Birmingham City Council will struggle to achieve its proposed budget savings of £71 million inspectors have warned in their latest report to Government ministers.

The latest report from the Birmingham Independent Improvement Panel (BIIP) comes in the week that the council’s £180,000 a year chief executive Mark Rogers was asked to leave and just days before councillors meet to vote through the latest round of budget cuts .

And in it’s letter to Local Government Secretary Sajid Javid the Panel concludes that while the budget plans seem solid that they seriously doubt the Labour administration’s ability to stick to them given a poor recent track record.

Failure to make back office savings through more streamlined working increases the likelihood of greater cuts to front-line services like refuse collection, parks and libraries.

It has been rumoured that Mr Rogers, as the council’s most senior official, has been blamed for this poor performance, including the failure to deliver £49 million savings during 2016/17 .
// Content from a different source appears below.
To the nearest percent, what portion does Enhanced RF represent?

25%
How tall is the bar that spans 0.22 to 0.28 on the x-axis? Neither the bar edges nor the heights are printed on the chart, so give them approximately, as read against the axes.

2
In the report the panel, a group of local government experts, highlights a catalogue of recent failures. These include a major cull of council staff and red tape which was supposed to be in place by March 2016 but ‘never fully implemented’.

The Panel Steve Robinson, Keith Wakefield, Frances Done and chairman John Crabtree

It warns that plans to cut £45 million through further reductions in management and bureaucracy over the next two years will require ‘bold, focused, suitably experienced and tenacious managerial leadership’.

But given that the chief executive has gone and five senior managers are either temporary, acting up or about to retire the panel warns: “A number of forthcoming changes to the corporate leadership team bring the risk of a ‘reset button’ being pressed once again which could lead to further delays in achieving effective managerial leadership team-working.”

BIIP chairman John Crabtree said that while the budget plans are credible they “will not be easy to implement”.

“Some implementation timetables are still extremely ambitious and the risks to achieving fully effective delivery are high.”

John Clancy on the power of misdirection

Responding to the report Labour council leader John Clancy said that the lessons from last year have been learned.

“There is of course much more to be done...but I believe the political resolve and strengthened senior management capacity will do just that,” he said.

Cllr Clancy has been widely criticised for his handling of and lack of communication over the departure of Mr Rogers and ensuing chaos this week.

The council’s Lib Dem leader Jon Hunt said: “The panel’s report is timely in view of the shambles of the last week and next week’s debate on the city budget. It raises very serious concerns.

“The city needs the council to function effectively in these hard times. It is hard to see how this will be achieved.”

The council will vote on the new budget on Tuesday, February 28.